Consolidated rent expense relating to both the Vancouver, Canada and Bothell, Washington offices in use periods ended September 30, 2012 and 2011 was $2.0 million and $2.0 million respectively.

Guarantees and Indemnifications

The Company indemnifies its officers and directors for certain events or occurrences, subject to certain limits, while the officer or director is or was serving at the Company’s request in such capacity. The term of the indemnification period is equal to the officer’s or director’s lifetime.

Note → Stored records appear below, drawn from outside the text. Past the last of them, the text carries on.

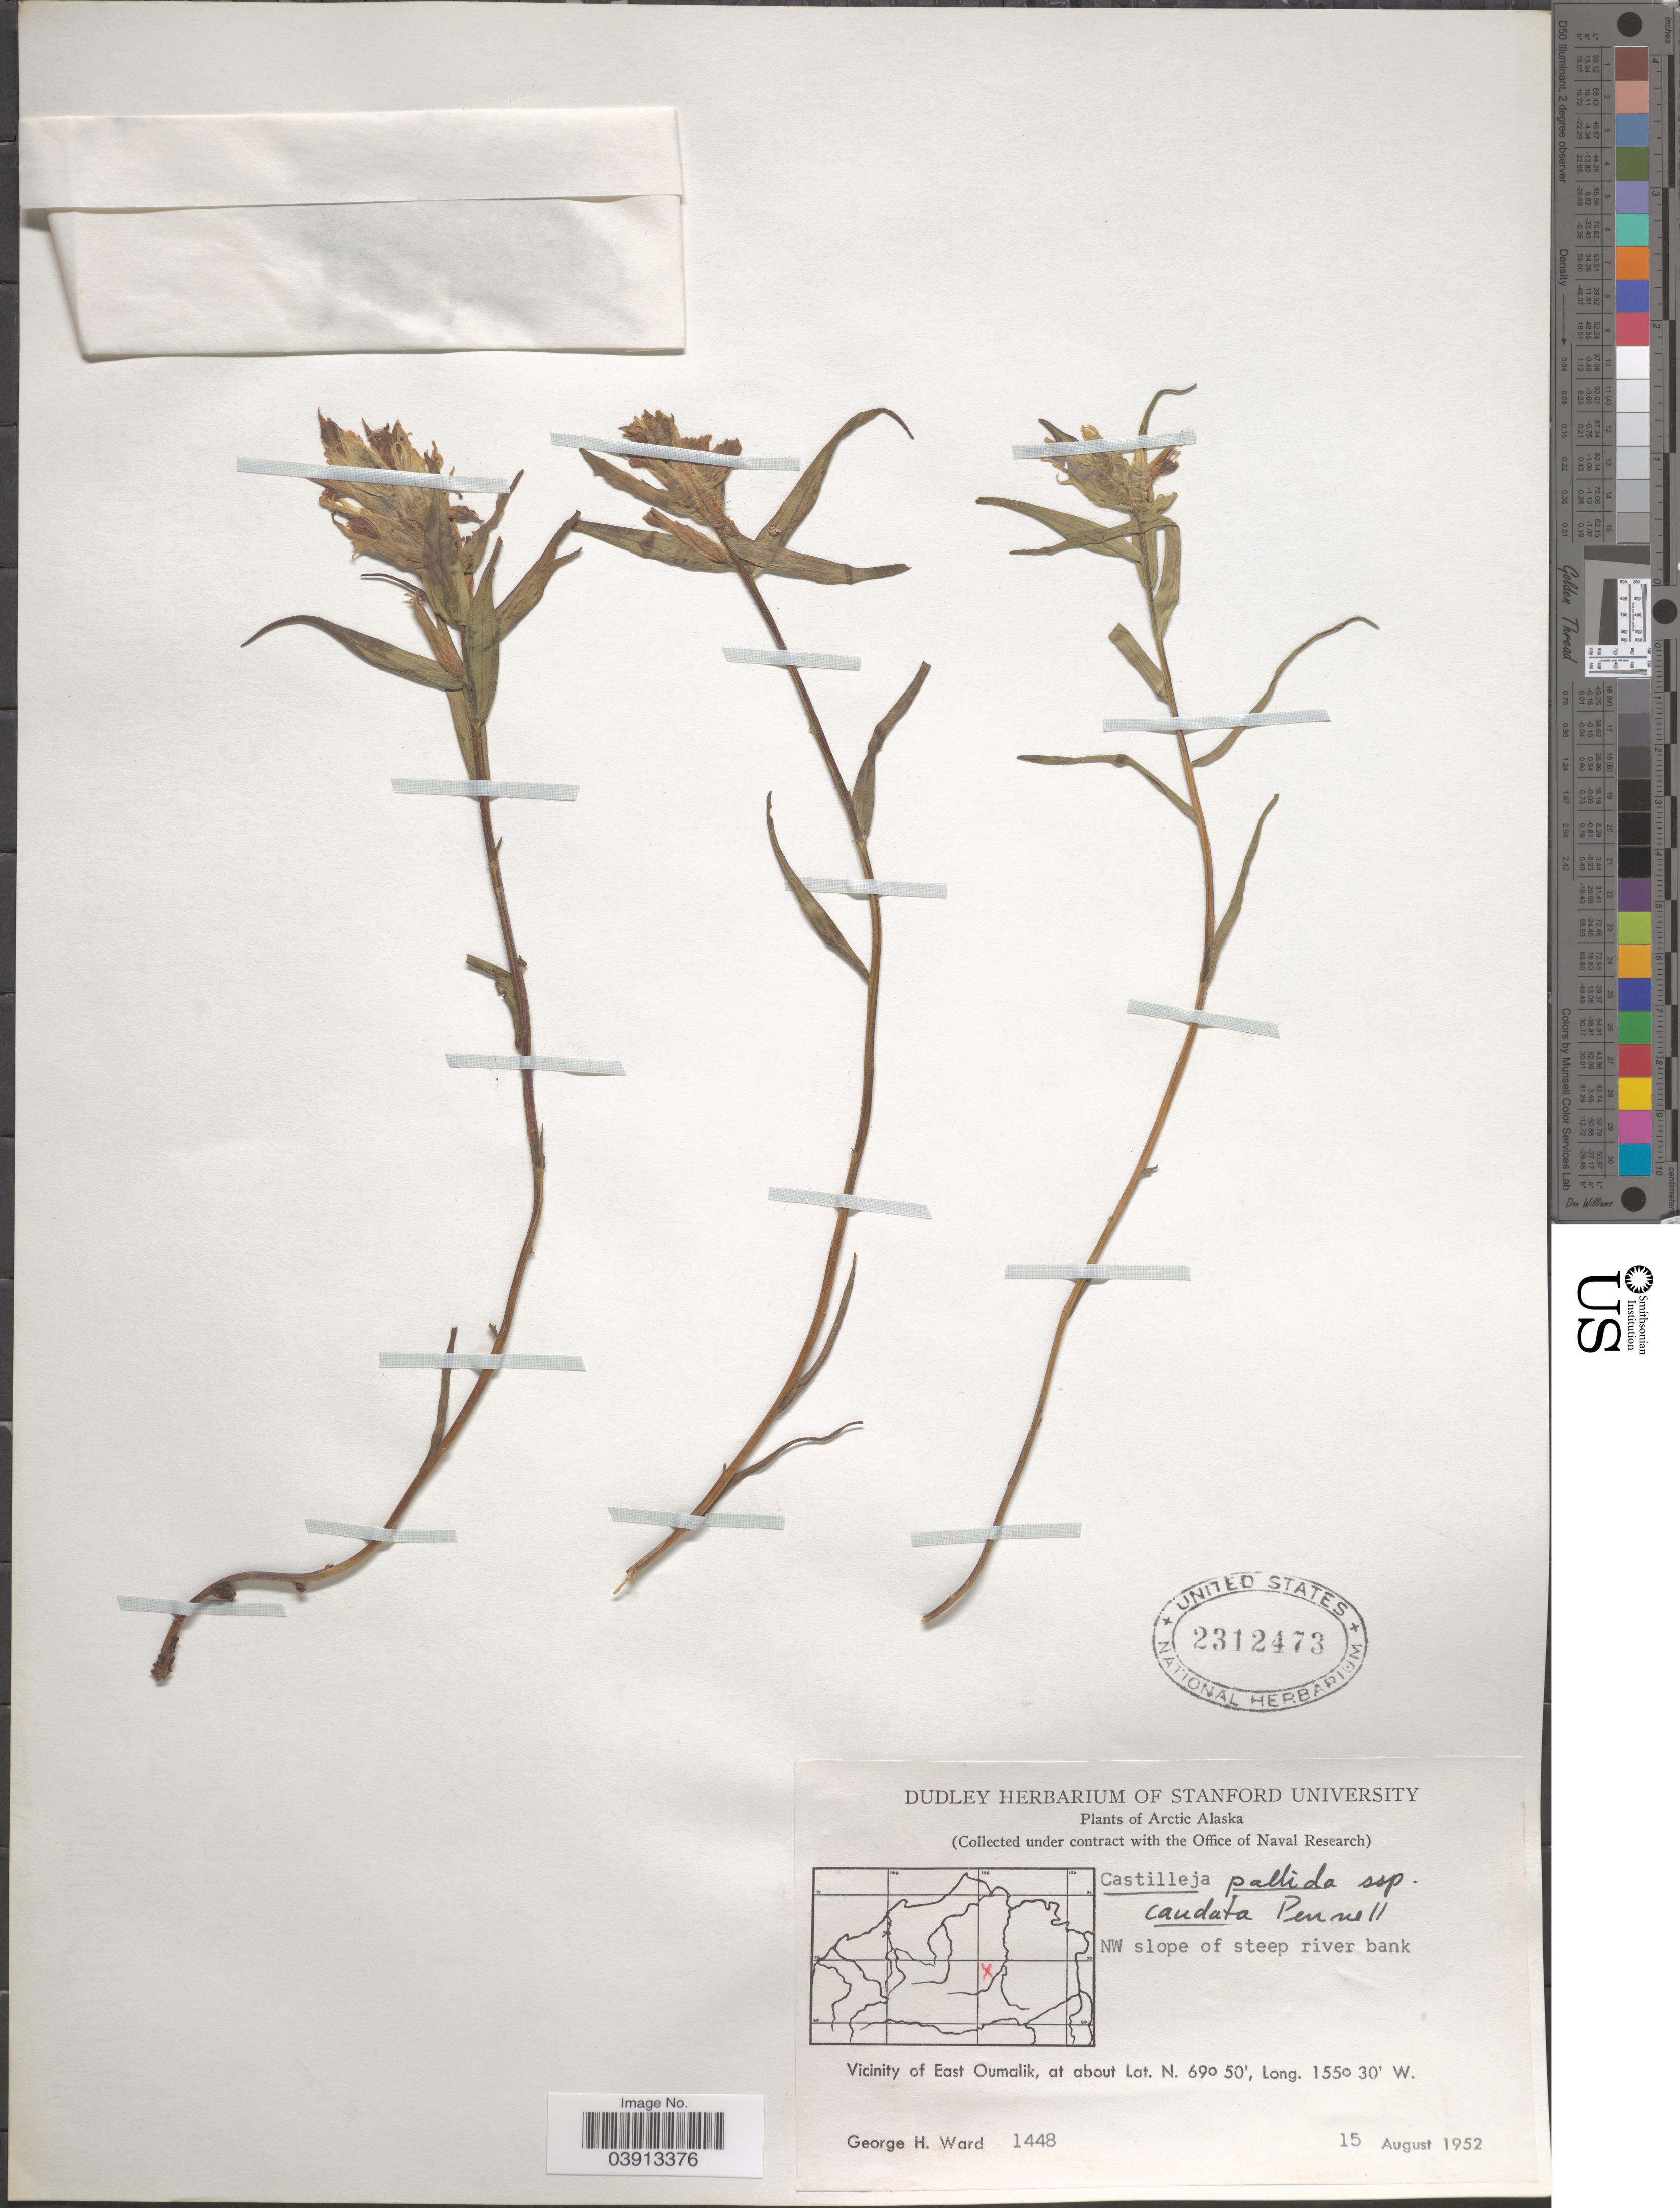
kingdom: Plantae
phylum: Tracheophyta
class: Magnoliopsida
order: Lamiales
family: Orobanchaceae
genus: Castilleja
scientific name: Castilleja pallida subsp. mexiae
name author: Pennell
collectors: G. H. Ward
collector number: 1448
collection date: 1952-08-15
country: United States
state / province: Alaska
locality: Arctic Alaska. NW slope of steep river bank. Vicinity of East Oumalik.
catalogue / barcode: US 2312473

The maximum amount of potential future indemnification is unlimited; however, the Company has obtained director and officer insurance that limits its exposure and may enable it to recover a portion of any future amounts paid. The Company believes that the fair value of these indemnification obligations is minimal. Accordingly, the Company has not recognized any liabilities relating to these obligations as of September 30, 2012.

The Company has certain agreements with certain organizations with which it does business that contain indemnification provisions pursuant to which the Company typically agrees to indemnify the party against certain types of third-party claims. The Company accrues for known indemnification issues when a loss is probable and can be reasonably estimated. There were no accruals for or expenses related to indemnification issues for any period presented.